Venom, one of Marvel's most iconic symbiotes, is best known for bonding with Eddie Brock after separating from Spider-Man during the Secret Wars arc in the 1980s (The Amazing Spider-Man #252–#300). However, Marvel has toyed with alternate histories and "what-if" scenarios for decades, and one of the strangest came in Deadpool: Back in Black (2016, written by Cullen Bunn).

That miniseries filled in a gap in continuity: after Spider-Man rejected the alien costume, but before it properly joined Eddie, the symbiote briefly bonded with Deadpool. The result? A wildly unstable team-up that leaned into Deadpool's chaos, fourth-wall humor, and unpredictable morality. The symbiote enhanced Wade's already absurd combat skills, but also absorbed some of his fractured psyche—hinting at why Venom's personality has always been darker, more erratic, and more talkative than most other symbiotes.

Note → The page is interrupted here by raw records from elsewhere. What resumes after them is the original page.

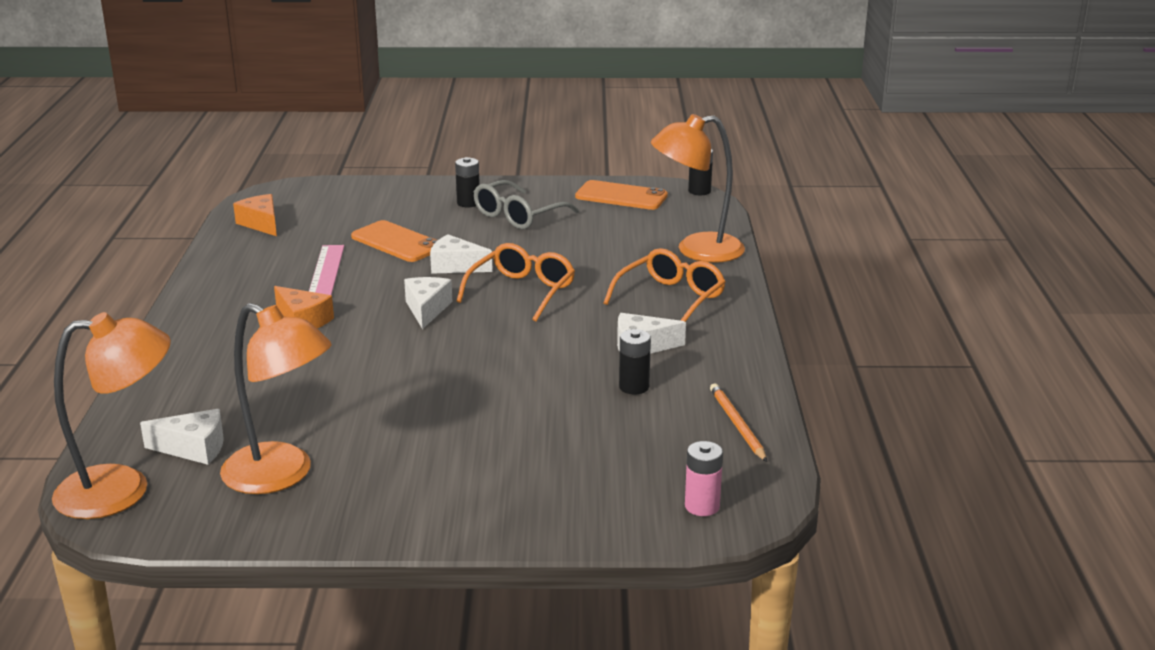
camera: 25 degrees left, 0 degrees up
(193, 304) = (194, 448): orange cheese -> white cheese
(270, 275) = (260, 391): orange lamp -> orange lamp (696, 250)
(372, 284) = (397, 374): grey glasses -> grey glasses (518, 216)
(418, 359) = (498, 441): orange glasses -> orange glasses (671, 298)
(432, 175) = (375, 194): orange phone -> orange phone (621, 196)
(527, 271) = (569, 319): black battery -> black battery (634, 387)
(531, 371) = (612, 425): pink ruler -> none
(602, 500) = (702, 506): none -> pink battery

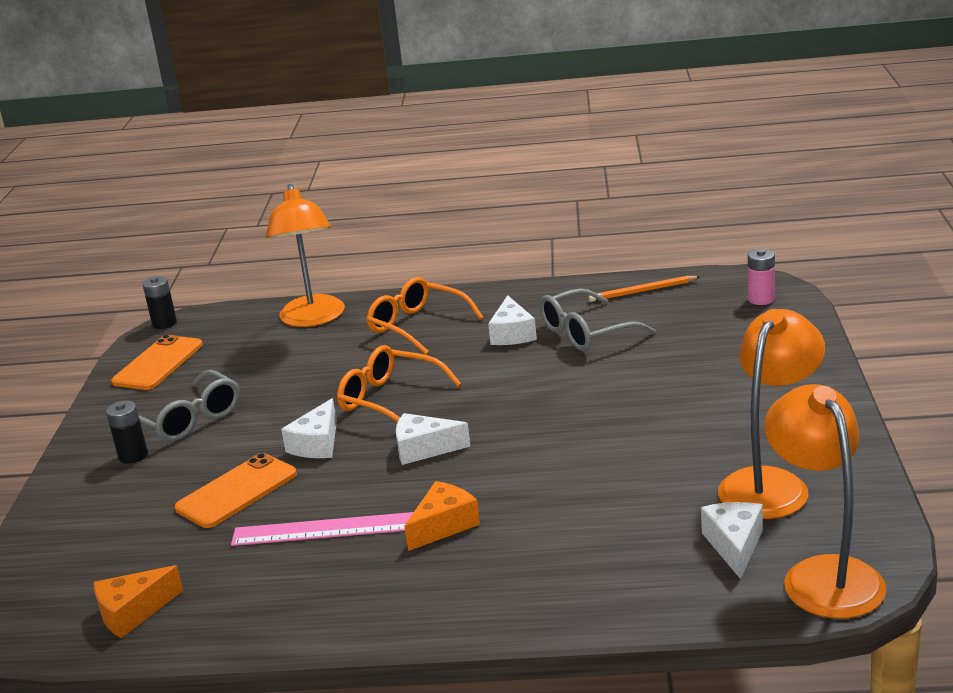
camera: 85 degrees left, 0 degrees up
(634, 387) = (586, 333): black battery -> grey glasses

This "Deadpool-Venom" moment isn't part of mainline 616 canon in the strictest sense—it's treated more like a hidden-history gag and an alternate take on the alien's journey. Still, it's become a cult-favorite storyline among fans, often referenced in mashups and crossovers.

So when this novel jokingly mentions "Venom being with Deadpool or in S.H.I.E.L.D.'s petri dish," it's a nod to that offbeat Back in Black arc, blending established Marvel history with playful remixing. It underscores the chaotic, anything-goes energy of this crossover universe—where even the unlikeliest pairings are fair game.